Project

Multi-Camera Person Re-identification

A distributed computer vision pipeline that tracks subjects across cameras with quantized edge inference and a GitOps deployment.

Re-identification visualization

Tech Stack

Problem space

Traditional re-identification systems lean on heavy central servers and latency-prone data collection.

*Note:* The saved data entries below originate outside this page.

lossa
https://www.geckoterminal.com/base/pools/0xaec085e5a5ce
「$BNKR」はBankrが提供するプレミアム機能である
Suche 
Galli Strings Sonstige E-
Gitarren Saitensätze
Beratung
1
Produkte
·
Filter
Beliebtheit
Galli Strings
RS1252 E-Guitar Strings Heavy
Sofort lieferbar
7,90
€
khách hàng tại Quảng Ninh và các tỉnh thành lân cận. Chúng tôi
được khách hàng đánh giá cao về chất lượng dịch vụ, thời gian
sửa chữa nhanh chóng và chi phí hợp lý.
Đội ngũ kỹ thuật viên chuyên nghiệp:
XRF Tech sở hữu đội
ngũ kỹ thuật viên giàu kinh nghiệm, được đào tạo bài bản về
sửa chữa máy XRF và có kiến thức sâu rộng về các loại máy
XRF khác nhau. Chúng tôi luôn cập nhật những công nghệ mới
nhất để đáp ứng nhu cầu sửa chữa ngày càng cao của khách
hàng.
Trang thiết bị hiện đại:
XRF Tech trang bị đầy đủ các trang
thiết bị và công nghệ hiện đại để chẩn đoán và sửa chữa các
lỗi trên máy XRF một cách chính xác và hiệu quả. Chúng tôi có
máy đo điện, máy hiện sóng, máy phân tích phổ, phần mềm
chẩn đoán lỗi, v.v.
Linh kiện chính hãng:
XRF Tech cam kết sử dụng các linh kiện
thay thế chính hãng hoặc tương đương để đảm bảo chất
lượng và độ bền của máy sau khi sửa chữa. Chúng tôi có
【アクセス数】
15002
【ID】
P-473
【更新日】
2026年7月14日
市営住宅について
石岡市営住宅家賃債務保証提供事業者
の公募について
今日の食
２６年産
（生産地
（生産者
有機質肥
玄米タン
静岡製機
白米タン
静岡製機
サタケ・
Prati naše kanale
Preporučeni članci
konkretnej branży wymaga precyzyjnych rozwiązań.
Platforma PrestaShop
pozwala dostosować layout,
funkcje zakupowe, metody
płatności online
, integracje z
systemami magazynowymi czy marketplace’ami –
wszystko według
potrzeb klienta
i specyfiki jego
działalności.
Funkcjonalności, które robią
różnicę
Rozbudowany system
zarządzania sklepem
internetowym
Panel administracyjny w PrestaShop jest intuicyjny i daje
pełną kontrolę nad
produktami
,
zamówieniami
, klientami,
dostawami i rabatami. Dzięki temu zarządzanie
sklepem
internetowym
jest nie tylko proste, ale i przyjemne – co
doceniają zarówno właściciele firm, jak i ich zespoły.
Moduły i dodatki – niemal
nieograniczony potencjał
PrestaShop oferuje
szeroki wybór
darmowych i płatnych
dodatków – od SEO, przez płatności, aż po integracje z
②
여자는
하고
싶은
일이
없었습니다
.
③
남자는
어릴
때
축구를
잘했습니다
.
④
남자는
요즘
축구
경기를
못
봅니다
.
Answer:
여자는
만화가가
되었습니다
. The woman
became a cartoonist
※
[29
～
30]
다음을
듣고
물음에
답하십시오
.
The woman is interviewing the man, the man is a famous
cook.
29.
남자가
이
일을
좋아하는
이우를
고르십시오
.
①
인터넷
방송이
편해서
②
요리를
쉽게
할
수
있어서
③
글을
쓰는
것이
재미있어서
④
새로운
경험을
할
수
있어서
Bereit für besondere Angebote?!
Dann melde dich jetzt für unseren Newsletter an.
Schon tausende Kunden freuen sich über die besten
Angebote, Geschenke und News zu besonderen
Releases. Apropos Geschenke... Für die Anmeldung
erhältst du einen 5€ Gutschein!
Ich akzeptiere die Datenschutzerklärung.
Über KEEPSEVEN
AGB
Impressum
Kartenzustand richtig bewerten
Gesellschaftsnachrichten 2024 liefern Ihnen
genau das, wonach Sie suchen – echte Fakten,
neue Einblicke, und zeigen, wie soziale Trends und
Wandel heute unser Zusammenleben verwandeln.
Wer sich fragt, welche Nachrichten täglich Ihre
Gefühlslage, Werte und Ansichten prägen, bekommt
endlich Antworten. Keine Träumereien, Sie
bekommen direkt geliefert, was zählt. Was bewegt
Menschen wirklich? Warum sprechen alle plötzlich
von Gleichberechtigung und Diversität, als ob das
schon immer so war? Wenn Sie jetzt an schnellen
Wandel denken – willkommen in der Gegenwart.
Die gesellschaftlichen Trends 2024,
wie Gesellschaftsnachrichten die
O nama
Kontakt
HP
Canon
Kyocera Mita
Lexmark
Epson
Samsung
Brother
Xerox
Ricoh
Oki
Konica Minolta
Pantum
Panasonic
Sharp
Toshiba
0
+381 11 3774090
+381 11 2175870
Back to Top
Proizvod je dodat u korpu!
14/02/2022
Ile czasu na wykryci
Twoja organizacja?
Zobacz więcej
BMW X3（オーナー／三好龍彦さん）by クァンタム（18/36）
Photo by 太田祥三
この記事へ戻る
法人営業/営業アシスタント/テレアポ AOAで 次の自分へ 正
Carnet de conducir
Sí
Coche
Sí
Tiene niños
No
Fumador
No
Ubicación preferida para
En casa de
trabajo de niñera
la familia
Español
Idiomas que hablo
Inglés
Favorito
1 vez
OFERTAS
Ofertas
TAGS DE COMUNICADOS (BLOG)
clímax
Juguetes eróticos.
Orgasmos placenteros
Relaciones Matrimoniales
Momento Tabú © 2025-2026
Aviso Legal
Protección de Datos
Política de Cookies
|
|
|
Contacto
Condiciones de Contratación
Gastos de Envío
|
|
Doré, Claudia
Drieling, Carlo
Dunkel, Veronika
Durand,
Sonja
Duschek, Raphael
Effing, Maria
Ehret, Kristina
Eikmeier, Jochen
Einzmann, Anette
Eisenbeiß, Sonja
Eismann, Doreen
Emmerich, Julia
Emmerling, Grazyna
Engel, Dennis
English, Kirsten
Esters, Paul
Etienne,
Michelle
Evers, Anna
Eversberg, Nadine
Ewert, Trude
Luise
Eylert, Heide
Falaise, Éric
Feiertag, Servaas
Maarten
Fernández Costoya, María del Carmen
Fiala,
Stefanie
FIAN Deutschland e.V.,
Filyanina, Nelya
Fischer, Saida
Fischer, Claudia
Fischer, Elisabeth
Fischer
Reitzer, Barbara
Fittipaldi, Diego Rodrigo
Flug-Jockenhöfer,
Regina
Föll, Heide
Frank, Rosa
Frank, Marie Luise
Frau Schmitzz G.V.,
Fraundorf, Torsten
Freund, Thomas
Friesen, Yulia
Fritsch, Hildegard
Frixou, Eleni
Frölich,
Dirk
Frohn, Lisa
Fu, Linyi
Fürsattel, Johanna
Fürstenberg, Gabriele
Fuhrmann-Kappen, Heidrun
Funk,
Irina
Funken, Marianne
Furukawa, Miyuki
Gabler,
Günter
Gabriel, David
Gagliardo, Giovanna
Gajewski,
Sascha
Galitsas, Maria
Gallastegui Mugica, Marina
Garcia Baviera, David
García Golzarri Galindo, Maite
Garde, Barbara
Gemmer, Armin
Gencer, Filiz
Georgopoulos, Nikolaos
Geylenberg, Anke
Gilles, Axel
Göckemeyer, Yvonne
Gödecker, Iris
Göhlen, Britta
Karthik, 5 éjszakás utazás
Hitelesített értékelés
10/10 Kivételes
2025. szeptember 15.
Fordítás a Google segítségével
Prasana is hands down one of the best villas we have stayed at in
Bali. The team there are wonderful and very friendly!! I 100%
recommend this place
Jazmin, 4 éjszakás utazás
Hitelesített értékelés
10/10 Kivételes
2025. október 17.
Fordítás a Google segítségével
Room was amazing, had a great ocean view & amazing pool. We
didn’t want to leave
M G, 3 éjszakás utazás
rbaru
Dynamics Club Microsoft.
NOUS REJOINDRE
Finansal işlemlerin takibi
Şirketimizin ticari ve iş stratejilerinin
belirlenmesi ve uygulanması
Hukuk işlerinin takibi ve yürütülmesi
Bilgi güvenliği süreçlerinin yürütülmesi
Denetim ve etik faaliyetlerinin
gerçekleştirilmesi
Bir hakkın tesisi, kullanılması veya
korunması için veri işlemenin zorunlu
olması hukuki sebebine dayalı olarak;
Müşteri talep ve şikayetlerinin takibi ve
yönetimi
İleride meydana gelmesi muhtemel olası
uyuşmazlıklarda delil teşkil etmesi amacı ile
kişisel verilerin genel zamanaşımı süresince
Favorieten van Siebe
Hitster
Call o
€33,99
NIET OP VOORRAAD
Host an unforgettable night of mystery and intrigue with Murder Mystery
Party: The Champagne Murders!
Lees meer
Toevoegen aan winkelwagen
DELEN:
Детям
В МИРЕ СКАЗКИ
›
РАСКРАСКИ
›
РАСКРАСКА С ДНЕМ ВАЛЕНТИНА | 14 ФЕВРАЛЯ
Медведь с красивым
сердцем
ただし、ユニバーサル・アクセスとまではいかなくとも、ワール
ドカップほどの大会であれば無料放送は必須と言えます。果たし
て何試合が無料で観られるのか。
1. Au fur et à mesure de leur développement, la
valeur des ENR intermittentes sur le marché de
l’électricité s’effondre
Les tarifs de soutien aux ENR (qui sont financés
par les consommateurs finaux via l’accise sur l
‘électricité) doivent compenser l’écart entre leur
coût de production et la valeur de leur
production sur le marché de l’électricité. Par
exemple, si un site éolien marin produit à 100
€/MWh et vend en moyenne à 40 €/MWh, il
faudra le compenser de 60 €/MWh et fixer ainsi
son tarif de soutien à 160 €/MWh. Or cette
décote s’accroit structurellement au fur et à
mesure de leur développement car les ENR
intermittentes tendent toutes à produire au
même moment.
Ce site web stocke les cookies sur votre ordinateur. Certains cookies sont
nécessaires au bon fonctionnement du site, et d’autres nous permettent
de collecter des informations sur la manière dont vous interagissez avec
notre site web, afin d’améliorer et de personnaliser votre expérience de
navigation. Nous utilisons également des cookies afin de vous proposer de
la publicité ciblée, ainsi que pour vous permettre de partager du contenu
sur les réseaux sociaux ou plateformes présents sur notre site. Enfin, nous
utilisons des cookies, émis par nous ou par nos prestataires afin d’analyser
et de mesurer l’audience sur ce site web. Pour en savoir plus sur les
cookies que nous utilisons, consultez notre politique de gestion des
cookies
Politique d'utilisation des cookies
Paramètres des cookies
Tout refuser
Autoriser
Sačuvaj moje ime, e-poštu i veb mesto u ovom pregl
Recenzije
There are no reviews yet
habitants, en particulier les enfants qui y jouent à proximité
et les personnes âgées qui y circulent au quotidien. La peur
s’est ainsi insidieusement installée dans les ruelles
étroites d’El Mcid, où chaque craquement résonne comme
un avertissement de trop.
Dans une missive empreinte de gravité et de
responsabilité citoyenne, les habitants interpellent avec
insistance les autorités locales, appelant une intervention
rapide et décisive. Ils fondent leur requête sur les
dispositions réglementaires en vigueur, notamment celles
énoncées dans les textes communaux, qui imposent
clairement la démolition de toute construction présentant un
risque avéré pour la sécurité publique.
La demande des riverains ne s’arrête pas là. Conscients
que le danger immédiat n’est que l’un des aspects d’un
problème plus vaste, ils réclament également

Our goal was to push inference out to the edge so multiple cameras could collaborate without oversaturating the network.

Approach

  • Built a PyTorch pipeline with EfficientNet-based embeddings and distilled the model for Jetson devices using TensorRT.
  • Coordinated devices via Kubernetes with GitOps tooling so every camera had a reproducible config and secure updates.
  • Quantized models to fit edge constraints while keeping accuracy high enough for crowded scenes.

Outcome

The deployment handled multi-camera handoffs smoothly, and the GitOps flow meant rolling out new model weights was as simple as merging a PR. The academic write-up covers the full evaluation if you want a deep dive.

Multi-camera re-identification pipeline

Edge-first architecture

EfficientNet-based embeddings run on NVIDIA Jetsons with TensorRT, pushing inference to the edge so cameras coordinate without saturating the network.

GitOps delivery

Kustomize overlays and Argo CD keep every camera node in sync. Updating an on-device model is as simple as merging a PR.